Task prompt:
All lines in the entries below that hold "input" make up the answer.

Collected data entries:
────

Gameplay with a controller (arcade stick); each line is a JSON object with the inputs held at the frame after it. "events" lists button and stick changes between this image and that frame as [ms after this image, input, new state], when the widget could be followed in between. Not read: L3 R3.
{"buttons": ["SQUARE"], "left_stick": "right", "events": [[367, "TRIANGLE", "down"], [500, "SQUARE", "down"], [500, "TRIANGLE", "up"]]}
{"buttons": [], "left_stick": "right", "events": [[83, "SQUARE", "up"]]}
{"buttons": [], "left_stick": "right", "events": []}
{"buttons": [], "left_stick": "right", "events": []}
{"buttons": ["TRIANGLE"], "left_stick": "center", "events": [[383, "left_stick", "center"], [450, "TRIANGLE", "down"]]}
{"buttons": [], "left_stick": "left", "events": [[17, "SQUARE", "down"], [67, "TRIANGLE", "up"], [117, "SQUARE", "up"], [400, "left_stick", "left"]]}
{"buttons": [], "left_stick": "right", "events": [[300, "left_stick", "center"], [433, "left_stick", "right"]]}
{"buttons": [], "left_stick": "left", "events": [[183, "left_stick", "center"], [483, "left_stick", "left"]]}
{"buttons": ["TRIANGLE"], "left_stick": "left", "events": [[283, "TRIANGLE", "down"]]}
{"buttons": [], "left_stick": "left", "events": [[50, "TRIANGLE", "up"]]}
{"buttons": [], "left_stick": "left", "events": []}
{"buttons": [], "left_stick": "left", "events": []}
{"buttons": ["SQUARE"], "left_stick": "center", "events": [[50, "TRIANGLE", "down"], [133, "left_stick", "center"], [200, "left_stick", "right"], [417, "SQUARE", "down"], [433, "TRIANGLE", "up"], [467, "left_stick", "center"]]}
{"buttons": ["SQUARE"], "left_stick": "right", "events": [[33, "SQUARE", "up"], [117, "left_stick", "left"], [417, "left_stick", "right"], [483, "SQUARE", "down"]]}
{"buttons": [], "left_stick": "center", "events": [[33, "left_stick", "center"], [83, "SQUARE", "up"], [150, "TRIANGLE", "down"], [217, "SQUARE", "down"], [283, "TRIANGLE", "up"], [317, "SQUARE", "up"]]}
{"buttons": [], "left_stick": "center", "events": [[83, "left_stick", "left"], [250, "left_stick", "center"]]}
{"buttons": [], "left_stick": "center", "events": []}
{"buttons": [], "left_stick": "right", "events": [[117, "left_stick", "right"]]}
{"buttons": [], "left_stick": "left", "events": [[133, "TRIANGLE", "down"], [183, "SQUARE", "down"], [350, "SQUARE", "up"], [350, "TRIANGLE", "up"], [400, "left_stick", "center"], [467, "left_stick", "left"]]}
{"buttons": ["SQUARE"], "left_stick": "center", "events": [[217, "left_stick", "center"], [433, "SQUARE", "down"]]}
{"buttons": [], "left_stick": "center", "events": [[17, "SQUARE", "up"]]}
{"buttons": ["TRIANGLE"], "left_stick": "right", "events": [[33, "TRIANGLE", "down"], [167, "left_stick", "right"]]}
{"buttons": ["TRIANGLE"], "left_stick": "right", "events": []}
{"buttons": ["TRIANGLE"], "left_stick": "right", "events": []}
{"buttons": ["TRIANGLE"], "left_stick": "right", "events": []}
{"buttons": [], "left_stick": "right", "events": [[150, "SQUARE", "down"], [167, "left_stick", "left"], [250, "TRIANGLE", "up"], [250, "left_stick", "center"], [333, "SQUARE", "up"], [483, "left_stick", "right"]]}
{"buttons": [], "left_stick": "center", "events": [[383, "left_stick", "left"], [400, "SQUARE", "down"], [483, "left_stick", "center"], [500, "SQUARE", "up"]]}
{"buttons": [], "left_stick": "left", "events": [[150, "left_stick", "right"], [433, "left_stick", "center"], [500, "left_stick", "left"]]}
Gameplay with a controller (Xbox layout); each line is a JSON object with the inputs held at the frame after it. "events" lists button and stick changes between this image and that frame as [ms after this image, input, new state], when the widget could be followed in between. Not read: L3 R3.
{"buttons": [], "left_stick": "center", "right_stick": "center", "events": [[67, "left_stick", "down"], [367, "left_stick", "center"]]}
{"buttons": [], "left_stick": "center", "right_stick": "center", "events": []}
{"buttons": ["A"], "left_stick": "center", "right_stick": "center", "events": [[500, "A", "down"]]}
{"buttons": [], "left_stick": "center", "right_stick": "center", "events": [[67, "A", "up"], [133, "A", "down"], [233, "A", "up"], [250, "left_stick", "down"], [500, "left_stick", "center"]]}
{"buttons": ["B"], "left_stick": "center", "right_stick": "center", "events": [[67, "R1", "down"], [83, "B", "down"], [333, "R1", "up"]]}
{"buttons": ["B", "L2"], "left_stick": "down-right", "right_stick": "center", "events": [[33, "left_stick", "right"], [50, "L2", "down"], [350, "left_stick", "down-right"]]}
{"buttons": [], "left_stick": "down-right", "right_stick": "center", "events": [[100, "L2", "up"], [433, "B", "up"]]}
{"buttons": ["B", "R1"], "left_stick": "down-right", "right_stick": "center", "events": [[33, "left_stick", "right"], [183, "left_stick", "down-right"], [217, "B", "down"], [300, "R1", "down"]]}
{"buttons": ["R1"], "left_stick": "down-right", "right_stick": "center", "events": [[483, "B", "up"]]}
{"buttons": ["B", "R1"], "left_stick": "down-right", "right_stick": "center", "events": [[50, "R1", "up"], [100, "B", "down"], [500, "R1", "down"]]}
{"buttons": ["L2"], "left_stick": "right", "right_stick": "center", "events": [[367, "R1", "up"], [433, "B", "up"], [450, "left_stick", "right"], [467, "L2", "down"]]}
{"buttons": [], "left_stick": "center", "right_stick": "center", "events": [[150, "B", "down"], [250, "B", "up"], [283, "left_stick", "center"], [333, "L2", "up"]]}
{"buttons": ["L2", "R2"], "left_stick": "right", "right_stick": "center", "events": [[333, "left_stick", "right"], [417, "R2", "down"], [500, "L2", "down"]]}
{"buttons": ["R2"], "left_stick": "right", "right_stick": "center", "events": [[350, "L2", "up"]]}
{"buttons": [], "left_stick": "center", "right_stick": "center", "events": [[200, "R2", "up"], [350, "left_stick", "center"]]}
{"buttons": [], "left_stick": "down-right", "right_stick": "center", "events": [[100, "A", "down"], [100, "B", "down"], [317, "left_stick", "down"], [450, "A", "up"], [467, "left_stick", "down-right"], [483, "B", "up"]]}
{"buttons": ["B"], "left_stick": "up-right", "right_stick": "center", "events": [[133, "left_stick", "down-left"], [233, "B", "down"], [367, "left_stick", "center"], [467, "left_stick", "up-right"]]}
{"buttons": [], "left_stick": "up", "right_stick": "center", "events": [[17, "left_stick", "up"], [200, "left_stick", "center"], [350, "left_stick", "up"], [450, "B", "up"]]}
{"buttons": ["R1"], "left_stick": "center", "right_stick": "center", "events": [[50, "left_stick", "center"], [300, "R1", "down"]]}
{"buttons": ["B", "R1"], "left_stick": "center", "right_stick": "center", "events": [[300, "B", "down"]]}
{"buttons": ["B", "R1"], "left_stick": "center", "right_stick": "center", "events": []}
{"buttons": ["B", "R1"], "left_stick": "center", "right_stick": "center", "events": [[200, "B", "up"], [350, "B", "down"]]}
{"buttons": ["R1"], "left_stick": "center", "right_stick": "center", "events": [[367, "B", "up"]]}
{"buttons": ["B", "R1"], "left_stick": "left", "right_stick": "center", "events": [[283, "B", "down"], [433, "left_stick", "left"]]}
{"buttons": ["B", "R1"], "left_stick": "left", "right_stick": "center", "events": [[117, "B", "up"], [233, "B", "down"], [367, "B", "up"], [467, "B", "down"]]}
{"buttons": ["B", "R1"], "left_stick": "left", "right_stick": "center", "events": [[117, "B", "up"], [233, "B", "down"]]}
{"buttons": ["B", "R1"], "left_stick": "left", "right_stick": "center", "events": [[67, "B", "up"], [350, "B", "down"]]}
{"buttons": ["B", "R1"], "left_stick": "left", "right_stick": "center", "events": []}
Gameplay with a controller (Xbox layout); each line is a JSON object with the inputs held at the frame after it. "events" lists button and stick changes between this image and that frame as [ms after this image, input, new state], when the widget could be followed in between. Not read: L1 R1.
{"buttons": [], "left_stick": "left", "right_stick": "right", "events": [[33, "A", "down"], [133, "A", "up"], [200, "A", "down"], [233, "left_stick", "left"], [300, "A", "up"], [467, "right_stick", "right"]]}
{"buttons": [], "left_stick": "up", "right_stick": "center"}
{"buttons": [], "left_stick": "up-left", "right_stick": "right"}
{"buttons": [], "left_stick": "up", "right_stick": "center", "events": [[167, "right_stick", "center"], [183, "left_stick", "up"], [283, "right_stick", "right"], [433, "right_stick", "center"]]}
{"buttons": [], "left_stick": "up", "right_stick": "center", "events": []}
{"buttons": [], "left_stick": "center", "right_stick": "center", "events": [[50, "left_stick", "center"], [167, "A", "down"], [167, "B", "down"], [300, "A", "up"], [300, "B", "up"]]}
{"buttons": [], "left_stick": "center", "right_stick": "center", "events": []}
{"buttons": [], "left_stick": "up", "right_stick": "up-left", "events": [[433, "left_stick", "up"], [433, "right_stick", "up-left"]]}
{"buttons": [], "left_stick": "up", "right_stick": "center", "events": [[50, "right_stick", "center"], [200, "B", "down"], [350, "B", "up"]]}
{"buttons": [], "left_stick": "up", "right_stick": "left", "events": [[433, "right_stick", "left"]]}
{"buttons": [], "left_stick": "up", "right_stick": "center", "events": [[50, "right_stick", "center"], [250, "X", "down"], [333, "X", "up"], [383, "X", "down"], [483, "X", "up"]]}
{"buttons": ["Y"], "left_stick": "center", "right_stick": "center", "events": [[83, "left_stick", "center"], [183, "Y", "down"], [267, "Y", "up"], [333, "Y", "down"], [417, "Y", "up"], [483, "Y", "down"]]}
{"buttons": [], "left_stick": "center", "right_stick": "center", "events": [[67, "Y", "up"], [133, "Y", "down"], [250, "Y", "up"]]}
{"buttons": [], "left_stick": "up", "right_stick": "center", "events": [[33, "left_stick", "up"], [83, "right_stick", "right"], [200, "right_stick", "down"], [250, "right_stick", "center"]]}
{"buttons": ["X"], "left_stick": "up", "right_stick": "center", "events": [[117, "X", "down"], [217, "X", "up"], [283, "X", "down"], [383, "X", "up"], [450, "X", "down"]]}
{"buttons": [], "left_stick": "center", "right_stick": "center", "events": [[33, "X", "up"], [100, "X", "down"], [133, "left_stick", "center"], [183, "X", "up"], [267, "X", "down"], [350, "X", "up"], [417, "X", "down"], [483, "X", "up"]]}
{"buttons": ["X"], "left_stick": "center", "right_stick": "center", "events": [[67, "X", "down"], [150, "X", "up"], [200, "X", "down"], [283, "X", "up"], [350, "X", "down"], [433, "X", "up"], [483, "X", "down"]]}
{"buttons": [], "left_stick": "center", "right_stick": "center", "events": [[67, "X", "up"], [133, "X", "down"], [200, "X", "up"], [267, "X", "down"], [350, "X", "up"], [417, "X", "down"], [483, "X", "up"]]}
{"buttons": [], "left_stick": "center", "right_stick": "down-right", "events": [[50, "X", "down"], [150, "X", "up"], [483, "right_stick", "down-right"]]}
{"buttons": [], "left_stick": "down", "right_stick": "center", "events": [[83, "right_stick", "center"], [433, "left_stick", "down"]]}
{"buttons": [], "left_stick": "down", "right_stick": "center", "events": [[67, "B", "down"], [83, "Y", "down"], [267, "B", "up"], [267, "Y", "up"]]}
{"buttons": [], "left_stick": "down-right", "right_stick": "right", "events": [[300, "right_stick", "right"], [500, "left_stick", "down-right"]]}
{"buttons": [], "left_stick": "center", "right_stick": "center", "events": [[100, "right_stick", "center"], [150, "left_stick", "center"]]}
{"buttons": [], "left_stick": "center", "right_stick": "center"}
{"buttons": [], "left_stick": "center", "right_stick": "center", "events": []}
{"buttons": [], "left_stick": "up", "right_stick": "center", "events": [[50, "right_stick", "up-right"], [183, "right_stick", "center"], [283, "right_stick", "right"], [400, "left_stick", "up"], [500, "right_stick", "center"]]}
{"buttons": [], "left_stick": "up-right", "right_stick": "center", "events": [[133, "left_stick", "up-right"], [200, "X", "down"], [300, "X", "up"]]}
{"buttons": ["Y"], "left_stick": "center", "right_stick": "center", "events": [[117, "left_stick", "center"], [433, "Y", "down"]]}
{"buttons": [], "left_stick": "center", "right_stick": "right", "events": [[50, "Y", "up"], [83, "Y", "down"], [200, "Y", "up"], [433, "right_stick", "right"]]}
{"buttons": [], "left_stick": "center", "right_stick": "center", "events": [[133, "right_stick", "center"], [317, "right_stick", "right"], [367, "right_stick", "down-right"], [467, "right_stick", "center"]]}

────

Your solution:
Gameplay with a controller (arcade stick); each line is a JSON object with the inputs held at the frame after it. "events" lists button and stick changes between this image and that frame as [ms after this image, input, new state], when the widget could be followed in between. Not read: L3 R3.
Gameplay with a controller (Xbox layout); each line is a JSON object with the inputs held at the frame after it. "events" lists button and stick changes between this image and that frame as [ms after this image, input, new state], when the widget could be followed in between. Not read: L3 R3.
Gameplay with a controller (Xbox layout); each line is a JSON object with the inputs held at the frame after it. "events" lists button and stick changes between this image and that frame as [ms after this image, input, new state], when the widget could be followed in between. Not read: L1 R1.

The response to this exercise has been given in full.